→ TAREA ASIGNADA 1
Reescribe de forma más breve el párrafo del texto sobre antibióticos y alcohol que empieza con "Mucha gente cree que", conservando sus datos principales.
→ TAREA ASIGNADA 2
Responde brevemente a estas preguntas sobre el texto de los antibióticos y el alcohol:
(a) ¿Qué efecto tiene el alcohol sobre la concentración de los antibióticos en sangre?
(b) Además del hígado, ¿por qué vías pueden eliminarse los fármacos?
(c) ¿Qué determina el tiempo que los fármacos permanecen activos?
→ TAREA ASIGNADA 3
Escribe la continuación del texto sobre antibióticos y alcohol a partir de su última oración.

→ FRAGMENTO DEL DOCUMENTO

'''

Mucha gente cree que los antibióticos y el alcohol son incompatibles y que mezclarlos resulta peligroso, o bien que, si bebes cuando estás bajo tratamiento, las pastillas pierden su efecto. La realidad no es tal, pero sí es cierto que el alcohol aumenta el metabolismo hepático de estos fármacos y disminuye su concentración en sangre, por lo que su presencia en el lugar donde debe de hacer efecto es menor y también lo es su eficacia.
Lo que ocurre es que una vez ingeridos, esos fármacos pueden seguir varios caminos en el organismo: bien son metabolizados por el hígado o bien eliminados a través de la orina o las heces. Según la ruta de excreción que sigan, permanecerán activos más o menos tiempo, lo cual determinará la frecuencia con que debe administrarse cada dosis.

'''

→ DATOS EXTRAÍDOS
'''

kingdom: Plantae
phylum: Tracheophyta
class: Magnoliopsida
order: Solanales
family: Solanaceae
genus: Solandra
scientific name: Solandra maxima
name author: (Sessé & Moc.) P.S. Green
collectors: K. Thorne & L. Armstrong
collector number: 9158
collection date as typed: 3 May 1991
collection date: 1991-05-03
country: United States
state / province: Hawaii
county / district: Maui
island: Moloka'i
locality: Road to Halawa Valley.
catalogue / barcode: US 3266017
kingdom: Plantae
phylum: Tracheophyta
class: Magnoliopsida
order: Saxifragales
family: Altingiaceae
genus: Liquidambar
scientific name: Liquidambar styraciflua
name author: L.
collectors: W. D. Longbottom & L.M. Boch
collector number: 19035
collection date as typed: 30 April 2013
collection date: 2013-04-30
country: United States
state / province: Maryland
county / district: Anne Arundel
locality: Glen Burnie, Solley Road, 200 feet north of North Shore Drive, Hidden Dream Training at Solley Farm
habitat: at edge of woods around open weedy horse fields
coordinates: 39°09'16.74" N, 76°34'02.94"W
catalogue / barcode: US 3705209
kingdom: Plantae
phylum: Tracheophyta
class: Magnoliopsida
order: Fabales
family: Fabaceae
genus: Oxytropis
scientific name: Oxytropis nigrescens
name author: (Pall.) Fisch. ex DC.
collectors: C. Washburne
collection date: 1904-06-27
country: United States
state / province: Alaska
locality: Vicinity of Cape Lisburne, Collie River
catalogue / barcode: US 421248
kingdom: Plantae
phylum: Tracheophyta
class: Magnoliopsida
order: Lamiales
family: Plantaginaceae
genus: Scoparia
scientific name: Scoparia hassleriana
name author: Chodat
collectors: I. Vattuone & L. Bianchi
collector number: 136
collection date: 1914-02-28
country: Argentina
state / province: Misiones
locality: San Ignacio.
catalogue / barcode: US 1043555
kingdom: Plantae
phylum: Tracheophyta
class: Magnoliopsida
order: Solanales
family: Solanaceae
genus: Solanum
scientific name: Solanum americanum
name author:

'''

→ RESPUESTA DEL EJERCICIO 1
Se suele pensar que mezclar antibióticos y alcohol es peligroso o que beber durante el tratamiento anula el efecto de las pastillas, pero no es así. Lo cierto es que el alcohol acelera el metabolismo hepático de estos fármacos y reduce su concentración en sangre. Por eso llega menos cantidad al lugar donde deben actuar, y su eficacia disminuye.

→ RESPUESTA DEL EJERCICIO 2
(a) La disminuye, porque aumenta su metabolismo hepático.
(b) A través de la orina o de las heces.
(c) La ruta de excreción que sigan.

→ RESPUESTA DEL EJERCICIO 3
Así que lo que sí puede hacer el alcohol es retrasar o acelerar su absorción y eliminación. Es decir, si se bebe mucho, el antibiótico funciona más lentamente. Esta reducción de efecto se puede dar en un tipo de antibióticos llamados macrólidos y quinolonas, que se usan para tratar infecciones de garganta, urinarias o respiratorias.
Por otro lado, con algunas cefalosporinas, antibióticos del grupo de beta-lactámicos, la ingesta de alcohol precipita la aparición de una serie de síntomas. Se conoce como efecto antabús o efecto tipo disulfirán y se trata de manifestaciones clínicas que pueden ser leves o graves, y que van desde rubor facial (cara colorada), náuseas, vómitos, ansiedad, hasta incluso taquicardia, hipotensión, insuficiencia respiratoria o encefalopatía.
El efecto antabús puede aparecer también con el uso de metronizadol (antibiótico anaerobicida y antiprotozoario), muy utilizado en las infecciones bucodentales o en óvulos vaginales para tratar ciertas infecciones. En todo caso, lo más seguro es leer el prospecto, donde siempre vienen indicadas las incompatibilidades.